Wynonna Judd & Melissa Etheridge

Raised On Radio Tour

With the release of her 1992 self-titled solo debut, Wynonna Judd emerged as a singular force in American music. Beyond the five Grammy Awards, the multi-platinum albums and sold-out tours, the country/soul vocalist built on the Appalachian traditionalism that defined The Judds to create a world where Top 5 dance/club hits were as possible as being inducted into the Country Music Hall of Fame. Having practically grown up as America’s favorite musical daughter, Wynonna matured into a woman who embraced how life is filled with peaks and valleys, great thrills, and heavy disappointment. Those realities informed her 5-times platinum Wynonna and nearing 3-times platinum Tell Me Why, the albums that gave voice to every human being emerging into their own adulthood with joy in their heart. Beyond the groundbreaking music she and her mother created as The Judds, Wynonna has grown into her once-in-a-generation vocal prowess with an ease that made people clamor to her. “No One Else On Earth,” “Tell Me Why,” “She Is His Only Need,” “Girls With Guitars,” and “I Saw The Light” set the next chapter in motion for the girl from Ashland, Kentucky who became a global superstar.

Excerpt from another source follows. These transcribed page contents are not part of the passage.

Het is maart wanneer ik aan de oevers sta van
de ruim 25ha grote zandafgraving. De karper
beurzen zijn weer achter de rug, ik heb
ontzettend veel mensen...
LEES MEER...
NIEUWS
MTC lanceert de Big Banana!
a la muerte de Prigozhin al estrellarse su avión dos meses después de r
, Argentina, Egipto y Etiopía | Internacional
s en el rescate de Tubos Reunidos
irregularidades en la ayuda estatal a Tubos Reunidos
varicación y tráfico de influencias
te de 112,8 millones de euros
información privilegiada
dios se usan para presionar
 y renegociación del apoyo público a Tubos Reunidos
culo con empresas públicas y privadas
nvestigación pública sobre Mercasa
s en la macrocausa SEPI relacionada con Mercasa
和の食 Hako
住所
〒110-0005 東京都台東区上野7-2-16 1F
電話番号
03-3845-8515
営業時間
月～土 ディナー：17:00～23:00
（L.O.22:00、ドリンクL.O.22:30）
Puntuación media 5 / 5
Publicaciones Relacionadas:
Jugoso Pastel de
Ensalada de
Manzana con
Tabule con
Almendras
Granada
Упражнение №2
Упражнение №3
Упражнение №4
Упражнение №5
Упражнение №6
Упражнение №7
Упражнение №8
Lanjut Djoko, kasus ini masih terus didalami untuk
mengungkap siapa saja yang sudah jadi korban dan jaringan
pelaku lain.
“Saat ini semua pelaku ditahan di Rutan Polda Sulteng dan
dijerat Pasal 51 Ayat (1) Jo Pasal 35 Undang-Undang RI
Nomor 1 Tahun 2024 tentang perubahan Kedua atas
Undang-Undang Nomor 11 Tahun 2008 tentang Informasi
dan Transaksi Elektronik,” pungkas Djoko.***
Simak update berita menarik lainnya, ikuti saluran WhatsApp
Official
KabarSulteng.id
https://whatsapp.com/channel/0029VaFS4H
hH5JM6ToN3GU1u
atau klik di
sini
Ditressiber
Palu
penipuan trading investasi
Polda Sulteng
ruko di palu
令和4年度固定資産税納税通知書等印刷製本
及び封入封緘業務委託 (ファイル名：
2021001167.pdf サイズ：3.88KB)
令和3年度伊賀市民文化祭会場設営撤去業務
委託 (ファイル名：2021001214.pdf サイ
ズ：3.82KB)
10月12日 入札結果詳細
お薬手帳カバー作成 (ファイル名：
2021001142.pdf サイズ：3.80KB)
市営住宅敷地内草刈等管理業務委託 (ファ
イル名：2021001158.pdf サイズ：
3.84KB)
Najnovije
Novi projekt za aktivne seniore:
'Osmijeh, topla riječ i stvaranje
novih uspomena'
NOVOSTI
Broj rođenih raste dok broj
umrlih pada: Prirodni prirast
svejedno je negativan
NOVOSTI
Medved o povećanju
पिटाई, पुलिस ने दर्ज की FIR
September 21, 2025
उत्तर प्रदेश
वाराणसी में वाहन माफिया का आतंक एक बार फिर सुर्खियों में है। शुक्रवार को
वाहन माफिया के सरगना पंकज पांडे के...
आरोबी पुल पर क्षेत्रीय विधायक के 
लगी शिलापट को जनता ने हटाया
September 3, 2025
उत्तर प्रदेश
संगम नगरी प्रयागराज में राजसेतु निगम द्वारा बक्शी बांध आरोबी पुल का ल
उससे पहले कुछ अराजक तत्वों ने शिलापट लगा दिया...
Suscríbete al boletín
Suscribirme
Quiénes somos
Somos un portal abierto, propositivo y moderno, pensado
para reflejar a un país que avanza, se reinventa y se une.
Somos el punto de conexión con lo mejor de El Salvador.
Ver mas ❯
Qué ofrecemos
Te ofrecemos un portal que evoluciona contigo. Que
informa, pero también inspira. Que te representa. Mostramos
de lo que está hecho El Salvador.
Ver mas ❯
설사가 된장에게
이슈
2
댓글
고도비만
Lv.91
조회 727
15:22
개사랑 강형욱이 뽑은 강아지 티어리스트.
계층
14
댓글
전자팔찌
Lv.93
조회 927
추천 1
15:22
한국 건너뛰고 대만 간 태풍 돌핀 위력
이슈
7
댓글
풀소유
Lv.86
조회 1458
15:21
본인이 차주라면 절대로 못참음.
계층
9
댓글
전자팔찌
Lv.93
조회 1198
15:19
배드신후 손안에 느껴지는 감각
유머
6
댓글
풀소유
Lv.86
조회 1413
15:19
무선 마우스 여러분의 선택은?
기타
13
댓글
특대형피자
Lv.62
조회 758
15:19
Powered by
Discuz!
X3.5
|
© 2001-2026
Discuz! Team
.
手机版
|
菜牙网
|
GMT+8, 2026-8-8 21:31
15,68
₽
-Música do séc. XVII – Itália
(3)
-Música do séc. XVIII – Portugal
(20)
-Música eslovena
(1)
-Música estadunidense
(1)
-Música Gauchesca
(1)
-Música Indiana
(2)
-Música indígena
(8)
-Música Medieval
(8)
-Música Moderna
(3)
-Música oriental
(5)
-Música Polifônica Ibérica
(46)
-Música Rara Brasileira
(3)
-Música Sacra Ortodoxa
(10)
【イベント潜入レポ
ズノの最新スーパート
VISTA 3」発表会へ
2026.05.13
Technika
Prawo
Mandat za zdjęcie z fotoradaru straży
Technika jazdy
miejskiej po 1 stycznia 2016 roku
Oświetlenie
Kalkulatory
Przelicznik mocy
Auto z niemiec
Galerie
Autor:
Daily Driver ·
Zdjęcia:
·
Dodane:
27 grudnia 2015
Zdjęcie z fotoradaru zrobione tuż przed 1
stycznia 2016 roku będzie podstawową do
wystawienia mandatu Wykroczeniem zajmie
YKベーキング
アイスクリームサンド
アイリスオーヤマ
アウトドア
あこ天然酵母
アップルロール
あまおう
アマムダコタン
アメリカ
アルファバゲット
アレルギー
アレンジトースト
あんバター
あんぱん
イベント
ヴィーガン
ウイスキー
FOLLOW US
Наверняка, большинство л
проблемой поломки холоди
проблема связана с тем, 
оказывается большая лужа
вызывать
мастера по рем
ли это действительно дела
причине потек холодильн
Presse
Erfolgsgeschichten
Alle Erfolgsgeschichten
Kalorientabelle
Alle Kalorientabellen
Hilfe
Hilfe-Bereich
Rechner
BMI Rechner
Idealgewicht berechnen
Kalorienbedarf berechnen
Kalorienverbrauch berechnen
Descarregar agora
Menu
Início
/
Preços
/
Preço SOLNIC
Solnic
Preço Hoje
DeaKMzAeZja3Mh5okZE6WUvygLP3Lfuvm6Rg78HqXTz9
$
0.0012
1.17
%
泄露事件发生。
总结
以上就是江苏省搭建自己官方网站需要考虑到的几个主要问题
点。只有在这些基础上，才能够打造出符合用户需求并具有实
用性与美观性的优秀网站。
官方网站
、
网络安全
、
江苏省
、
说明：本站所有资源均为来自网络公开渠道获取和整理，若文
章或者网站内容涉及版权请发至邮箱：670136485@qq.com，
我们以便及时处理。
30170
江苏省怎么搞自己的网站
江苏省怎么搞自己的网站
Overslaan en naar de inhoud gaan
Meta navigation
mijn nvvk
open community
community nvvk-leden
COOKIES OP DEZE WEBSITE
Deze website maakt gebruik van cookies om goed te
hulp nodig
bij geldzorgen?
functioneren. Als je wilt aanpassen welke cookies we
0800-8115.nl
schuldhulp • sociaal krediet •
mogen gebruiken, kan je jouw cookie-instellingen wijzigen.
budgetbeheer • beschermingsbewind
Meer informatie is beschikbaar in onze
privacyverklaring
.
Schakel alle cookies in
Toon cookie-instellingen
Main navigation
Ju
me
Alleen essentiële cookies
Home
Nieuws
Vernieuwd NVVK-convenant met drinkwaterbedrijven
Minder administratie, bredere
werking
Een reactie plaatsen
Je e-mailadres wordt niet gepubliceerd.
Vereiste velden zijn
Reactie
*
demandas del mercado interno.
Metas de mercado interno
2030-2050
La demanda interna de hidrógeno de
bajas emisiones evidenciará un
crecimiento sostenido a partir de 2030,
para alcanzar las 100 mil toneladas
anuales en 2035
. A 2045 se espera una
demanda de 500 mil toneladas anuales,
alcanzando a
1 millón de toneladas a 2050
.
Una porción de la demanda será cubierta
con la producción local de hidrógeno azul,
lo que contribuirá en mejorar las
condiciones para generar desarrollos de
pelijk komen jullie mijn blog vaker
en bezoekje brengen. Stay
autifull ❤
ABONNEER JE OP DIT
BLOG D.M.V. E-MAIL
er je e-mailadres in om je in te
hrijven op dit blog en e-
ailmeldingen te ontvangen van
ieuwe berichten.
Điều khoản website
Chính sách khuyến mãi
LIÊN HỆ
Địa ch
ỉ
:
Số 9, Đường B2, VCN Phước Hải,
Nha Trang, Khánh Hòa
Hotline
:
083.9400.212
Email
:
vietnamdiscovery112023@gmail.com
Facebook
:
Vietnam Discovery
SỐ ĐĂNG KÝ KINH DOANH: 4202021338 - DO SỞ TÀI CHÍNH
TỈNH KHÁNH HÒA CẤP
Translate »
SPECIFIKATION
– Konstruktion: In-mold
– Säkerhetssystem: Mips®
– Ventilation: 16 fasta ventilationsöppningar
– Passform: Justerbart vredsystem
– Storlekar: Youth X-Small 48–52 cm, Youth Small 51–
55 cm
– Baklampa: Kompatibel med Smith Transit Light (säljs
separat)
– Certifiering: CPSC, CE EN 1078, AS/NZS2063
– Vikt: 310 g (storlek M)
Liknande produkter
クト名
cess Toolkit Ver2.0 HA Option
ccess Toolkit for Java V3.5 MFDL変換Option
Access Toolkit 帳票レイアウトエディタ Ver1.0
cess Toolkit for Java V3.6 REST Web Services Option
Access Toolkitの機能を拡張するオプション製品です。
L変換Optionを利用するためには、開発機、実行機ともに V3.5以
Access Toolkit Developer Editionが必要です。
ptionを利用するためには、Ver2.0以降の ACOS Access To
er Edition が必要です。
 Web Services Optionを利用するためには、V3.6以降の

“I chose to survive,” Melissa Etheridge sings on “Being Alive,” the powerful, exuberant opening song of the Academy Award and Grammy Award winning artist’s 17th studio album, Rise. She then takes a pause, the flurry of her guitar and her bandmates’ boisterous sounds fading out, before she practically shouts, with unbridled joy: “God I love being alive! “The words say so much. But in that pause — just a few seconds long — it’s as if she’s looking at everything that has happened in her life in the time since she last released an album of new material, 2019’s The Medicine Show, and with it everything that is to come on this remarkable, emotional mosaic of songsAnd it’s a lot. Co-produced by Etheridge and Shooter Jennings (whose production credits include Brandi Carlisle, Tanya Tucker, Charlie Crockett and, of course, his father Waylon Jennings) and featuring her sharp band of guitarist and keyboard player Max Hart, drummer Eric Gardner and bassist Erik Kertes, Rise soars as an intimate and richly realized collection. At turns it’s celebratory and playful, as in the explosive “Don’t You Want a Woman” (picked as the official rally song of the Kansas City Current professional women’s soccer team) and “Tomboy” (reclaiming the term as a badge of pride), both punctuated by Etheridge’s hearty laugh. There’s “Matches,” a frisky ode to the guitars that sparked her musical passion as a kid, steeped in the spirit of childhood hero Johnny Cash. There’s the lusty honky-tonker “Davina,” its singalong chorus sounding as if it could have been recorded in a raucous saloon. And there’s “If You Ever Leave Me,” which starts with Etheridge cruising down Melrose in the ‘80s after first arriving in L.A., but goes on to glory in her marriage with Linda Wallem. “If you ever leave me, I’m coming too,” she sings, with another burst of laughter. At others it’s contemplative, most profoundly and movingly in “Call You,” her deeply affecting account of living in the wake of the opioid death of her son, Beckett, in 2021. In it she looks deep in her soul and cherishes the strengthening embrace of family, friends and community. This also filters through “The Other Side of Blue,” a light-in-the-darkness anthem co-written and co-sung with Chris Stapleton. And at the end of the album she shines in the warmth of “More Love,” written for and sung at her daughter Bailey’s wedding last fall. Ultimately, it’s an album of acceptance and resilience.